Switch every "Acero Inox" in these lines to "Stainless Steel", and reproduce the lines with nothing else changed.

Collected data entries
*** Begin section ***
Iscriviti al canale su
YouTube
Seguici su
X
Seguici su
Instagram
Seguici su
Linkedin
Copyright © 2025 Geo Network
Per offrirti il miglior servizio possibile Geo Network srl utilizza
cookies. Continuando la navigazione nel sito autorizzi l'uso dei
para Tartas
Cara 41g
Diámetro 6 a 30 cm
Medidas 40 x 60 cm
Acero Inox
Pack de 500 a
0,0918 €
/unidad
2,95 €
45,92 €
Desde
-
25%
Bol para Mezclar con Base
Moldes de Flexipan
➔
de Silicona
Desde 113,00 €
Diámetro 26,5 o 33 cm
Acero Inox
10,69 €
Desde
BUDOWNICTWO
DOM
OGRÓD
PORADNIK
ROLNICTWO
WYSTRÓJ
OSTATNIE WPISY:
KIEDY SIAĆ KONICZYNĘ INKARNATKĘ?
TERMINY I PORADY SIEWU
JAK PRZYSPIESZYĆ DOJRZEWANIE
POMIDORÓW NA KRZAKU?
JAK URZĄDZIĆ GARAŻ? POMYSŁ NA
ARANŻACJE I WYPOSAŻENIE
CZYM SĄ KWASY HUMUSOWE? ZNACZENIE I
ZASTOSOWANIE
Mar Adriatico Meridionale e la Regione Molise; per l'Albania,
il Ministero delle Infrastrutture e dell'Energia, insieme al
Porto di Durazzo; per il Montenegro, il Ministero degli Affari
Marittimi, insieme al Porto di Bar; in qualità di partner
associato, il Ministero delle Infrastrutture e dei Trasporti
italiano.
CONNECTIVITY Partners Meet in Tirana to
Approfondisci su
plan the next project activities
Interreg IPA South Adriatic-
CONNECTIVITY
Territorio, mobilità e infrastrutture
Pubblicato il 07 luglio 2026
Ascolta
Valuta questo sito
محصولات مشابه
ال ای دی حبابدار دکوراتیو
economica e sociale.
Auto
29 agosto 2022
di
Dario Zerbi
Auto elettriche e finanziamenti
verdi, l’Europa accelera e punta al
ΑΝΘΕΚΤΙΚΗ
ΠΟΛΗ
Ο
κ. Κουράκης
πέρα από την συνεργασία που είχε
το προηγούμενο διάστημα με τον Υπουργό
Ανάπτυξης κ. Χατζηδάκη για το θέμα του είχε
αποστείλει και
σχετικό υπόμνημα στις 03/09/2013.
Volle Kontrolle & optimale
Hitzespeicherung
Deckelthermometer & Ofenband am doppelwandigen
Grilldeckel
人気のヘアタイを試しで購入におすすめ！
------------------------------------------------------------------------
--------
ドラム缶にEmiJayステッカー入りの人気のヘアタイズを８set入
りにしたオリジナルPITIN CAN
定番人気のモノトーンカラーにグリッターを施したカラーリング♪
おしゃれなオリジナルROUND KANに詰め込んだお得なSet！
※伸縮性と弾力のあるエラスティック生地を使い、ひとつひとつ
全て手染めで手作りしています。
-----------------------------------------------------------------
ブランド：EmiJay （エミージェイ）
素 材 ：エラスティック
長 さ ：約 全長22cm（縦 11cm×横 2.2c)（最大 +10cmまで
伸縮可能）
*** End section ***
### [Task solution]
Iscriviti al canale su
YouTube
Seguici su
X
Seguici su
Instagram
Seguici su
Linkedin
Copyright © 2025 Geo Network
Per offrirti il miglior servizio possibile Geo Network srl utilizza
cookies. Continuando la navigazione nel sito autorizzi l'uso dei
para Tartas
Cara 41g
Diámetro 6 a 30 cm
Medidas 40 x 60 cm
Stainless Steel
Pack de 500 a
0,0918 €
/unidad
2,95 €
45,92 €
Desde
-
25%
Bol para Mezclar con Base
Moldes de Flexipan
➔
de Silicona
Desde 113,00 €
Diámetro 26,5 o 33 cm
Stainless Steel
10,69 €
Desde
BUDOWNICTWO
DOM
OGRÓD
PORADNIK
ROLNICTWO
WYSTRÓJ
OSTATNIE WPISY:
KIEDY SIAĆ KONICZYNĘ INKARNATKĘ?
TERMINY I PORADY SIEWU
JAK PRZYSPIESZYĆ DOJRZEWANIE
POMIDORÓW NA KRZAKU?
JAK URZĄDZIĆ GARAŻ? POMYSŁ NA
ARANŻACJE I WYPOSAŻENIE
CZYM SĄ KWASY HUMUSOWE? ZNACZENIE I
ZASTOSOWANIE
Mar Adriatico Meridionale e la Regione Molise; per l'Albania,
il Ministero delle Infrastrutture e dell'Energia, insieme al
Porto di Durazzo; per il Montenegro, il Ministero degli Affari
Marittimi, insieme al Porto di Bar; in qualità di partner
associato, il Ministero delle Infrastrutture e dei Trasporti
italiano.
CONNECTIVITY Partners Meet in Tirana to
Approfondisci su
plan the next project activities
Interreg IPA South Adriatic-
CONNECTIVITY
Territorio, mobilità e infrastrutture
Pubblicato il 07 luglio 2026
Ascolta
Valuta questo sito
محصولات مشابه
ال ای دی حبابدار دکوراتیو
economica e sociale.
Auto
29 agosto 2022
di
Dario Zerbi
Auto elettriche e finanziamenti
verdi, l’Europa accelera e punta al
ΑΝΘΕΚΤΙΚΗ
ΠΟΛΗ
Ο
κ. Κουράκης
πέρα από την συνεργασία που είχε
το προηγούμενο διάστημα με τον Υπουργό
Ανάπτυξης κ. Χατζηδάκη για το θέμα του είχε
αποστείλει και
σχετικό υπόμνημα στις 03/09/2013.
Volle Kontrolle & optimale
Hitzespeicherung
Deckelthermometer & Ofenband am doppelwandigen
Grilldeckel
人気のヘアタイを試しで購入におすすめ！
------------------------------------------------------------------------
--------
ドラム缶にEmiJayステッカー入りの人気のヘアタイズを８set入
りにしたオリジナルPITIN CAN
定番人気のモノトーンカラーにグリッターを施したカラーリング♪
おしゃれなオリジナルROUND KANに詰め込んだお得なSet！
※伸縮性と弾力のあるエラスティック生地を使い、ひとつひとつ
全て手染めで手作りしています。
-----------------------------------------------------------------
ブランド：EmiJay （エミージェイ）
素 材 ：エラスティック
長 さ ：約 全長22cm（縦 11cm×横 2.2c)（最大 +10cmまで
伸縮可能）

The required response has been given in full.